Büyük puntolu başlıkta, dönemin Tarım ve Hayvancılık Bakanı Ahmet Eşref Fakıbaba'nın , "Fakir fukaramız da et yiyecek" sözü manşetlenmişti. Yozgat Ziyaretinde gazetecilerin sorularını yanıtlayan Fakıbaba, "Amacımız gerçekten üreticinin mutlu olması. Yani dengeyi kurabilmemiz. Üretimimizi
koruyacağız, bir taraftan sanayiciyi de koruyacağız ama et yeme hakkı olan 80 milyon insanın da
vebali var, onu da koruyacağız." Açıklamalarına yer vermişti. Yıl 2022.

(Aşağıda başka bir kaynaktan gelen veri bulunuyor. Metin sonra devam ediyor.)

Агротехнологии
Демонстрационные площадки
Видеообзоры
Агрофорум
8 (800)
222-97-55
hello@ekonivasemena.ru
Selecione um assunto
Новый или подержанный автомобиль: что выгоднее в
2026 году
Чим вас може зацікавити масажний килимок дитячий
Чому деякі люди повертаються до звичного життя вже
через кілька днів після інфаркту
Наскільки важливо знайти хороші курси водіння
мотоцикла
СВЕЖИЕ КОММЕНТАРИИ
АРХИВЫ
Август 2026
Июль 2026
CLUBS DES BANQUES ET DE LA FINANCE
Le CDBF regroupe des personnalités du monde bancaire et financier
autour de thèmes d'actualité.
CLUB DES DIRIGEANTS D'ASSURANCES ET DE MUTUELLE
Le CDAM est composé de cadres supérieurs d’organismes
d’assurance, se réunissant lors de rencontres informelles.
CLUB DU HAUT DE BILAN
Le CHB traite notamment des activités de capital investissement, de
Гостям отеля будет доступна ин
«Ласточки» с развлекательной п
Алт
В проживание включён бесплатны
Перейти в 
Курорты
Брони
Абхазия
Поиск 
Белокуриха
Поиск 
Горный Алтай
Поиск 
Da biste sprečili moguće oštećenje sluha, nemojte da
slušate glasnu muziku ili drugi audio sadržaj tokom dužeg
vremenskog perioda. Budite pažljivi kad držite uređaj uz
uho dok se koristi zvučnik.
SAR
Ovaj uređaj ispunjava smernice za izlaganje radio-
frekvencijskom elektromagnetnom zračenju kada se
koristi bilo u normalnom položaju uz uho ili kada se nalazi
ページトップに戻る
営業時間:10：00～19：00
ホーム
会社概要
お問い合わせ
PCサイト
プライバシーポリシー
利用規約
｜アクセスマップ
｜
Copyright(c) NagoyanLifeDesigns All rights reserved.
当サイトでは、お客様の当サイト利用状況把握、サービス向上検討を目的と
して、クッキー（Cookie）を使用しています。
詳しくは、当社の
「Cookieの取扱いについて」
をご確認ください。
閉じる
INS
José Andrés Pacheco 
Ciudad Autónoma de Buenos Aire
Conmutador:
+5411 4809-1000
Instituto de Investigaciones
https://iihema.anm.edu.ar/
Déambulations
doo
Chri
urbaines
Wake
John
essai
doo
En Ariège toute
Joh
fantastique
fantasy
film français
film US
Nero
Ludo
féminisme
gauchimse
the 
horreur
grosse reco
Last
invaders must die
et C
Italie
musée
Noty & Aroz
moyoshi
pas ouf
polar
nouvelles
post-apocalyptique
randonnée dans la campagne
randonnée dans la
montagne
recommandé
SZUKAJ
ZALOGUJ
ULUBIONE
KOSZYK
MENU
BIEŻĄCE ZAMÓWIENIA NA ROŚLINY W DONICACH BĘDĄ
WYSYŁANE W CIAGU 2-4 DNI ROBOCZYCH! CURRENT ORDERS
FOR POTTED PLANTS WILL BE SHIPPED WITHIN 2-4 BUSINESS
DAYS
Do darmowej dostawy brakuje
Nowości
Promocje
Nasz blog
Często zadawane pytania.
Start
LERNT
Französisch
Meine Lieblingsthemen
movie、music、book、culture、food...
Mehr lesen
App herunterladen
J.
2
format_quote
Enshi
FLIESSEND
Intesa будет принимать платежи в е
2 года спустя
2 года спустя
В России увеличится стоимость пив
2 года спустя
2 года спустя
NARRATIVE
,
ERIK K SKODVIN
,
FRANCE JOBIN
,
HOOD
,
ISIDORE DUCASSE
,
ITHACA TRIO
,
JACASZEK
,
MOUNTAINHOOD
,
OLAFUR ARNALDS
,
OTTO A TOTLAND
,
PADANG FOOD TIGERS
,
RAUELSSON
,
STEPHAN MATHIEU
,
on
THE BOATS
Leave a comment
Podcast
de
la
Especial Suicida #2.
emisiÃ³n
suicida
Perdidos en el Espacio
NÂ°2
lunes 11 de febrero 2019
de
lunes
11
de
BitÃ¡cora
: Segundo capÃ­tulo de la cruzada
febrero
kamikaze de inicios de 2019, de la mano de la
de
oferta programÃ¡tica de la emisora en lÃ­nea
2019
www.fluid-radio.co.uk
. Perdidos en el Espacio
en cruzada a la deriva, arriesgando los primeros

Bu haber üzerinden tam 5 yıl geçti. Ramazan ayına birkaç gün kala etin fiyatı yüzde 48 zamlandı. Kıymanın kilo fiyatı 56 liradan 83 liraya, kuşbaşının kilosu 92 liraya fırladı. Fakir fukara bırak et yemeyi, kokusuna bile muhtaç bir duruma geldi. Amaçlarının üreticiyi mutlu etmek, dengeyi
koruyabilmek olduğunu söylemişti, dönemin Tarım ve Hayvancılık Bakanı. Ne denge, ne üretici ne de tüketici korundu. 2022 yılı Türkiye nüfusu baz alındığında 80 milyon değil 84 milyon insanın vebali var artık.
Köşe yazısını yazdığım sıralarda telefonun bildirim çubuğuna trajikomik bir haber düştü. “Şanlıurfa’da yasaklı bölgeye giren 17 koyun gözaltına alındı” Herhalde aşırı üretken kapasiteye sahip bir ülkeyiz. O kadar çok üretiyoruz ki sözümüzü dinlemeyen hayvanlarımızı cezalandırıyoruz. Şşt! Koyun hanım sen çok ürettin, geç bakalım şu hapishaneye. Ya sana ne demeli koyun bey maximum üretim kapasitesine varmışsın. Veriler öyle demiyor ama Kırmızı et üreticilerinin girdi maliyetleri tavan yaptı. Bu külfetli maliyet üreticinin zararına üretmesini sağladı. iç üretici yerine dış üretici destekleniyor. Tarımın,
hayvancılığın, teknolojinin ithaline aşık bir millet oluverdik. Dış ticaret açığımız okyanuslara açıldı. Durdurabilene aşk olsun. Hal böyle olunca üretici üretemez, tüketici ise tüketemez oldu.
Deminde belirttiğim gibi, yoksul vatandaş etin tadına değil kokusuna hasret kaldı. Et yememe değil, et yiyememe sorunu baş gösterdi artık. Et, Balık ve Kümes hayvanlarını yemeyi red eden vejeteryanlık, bir fakirizm terimi oldu. Et yemeyen bir jenerasyondan et yiyemeyen bir jenerasyona geçiş yaptık.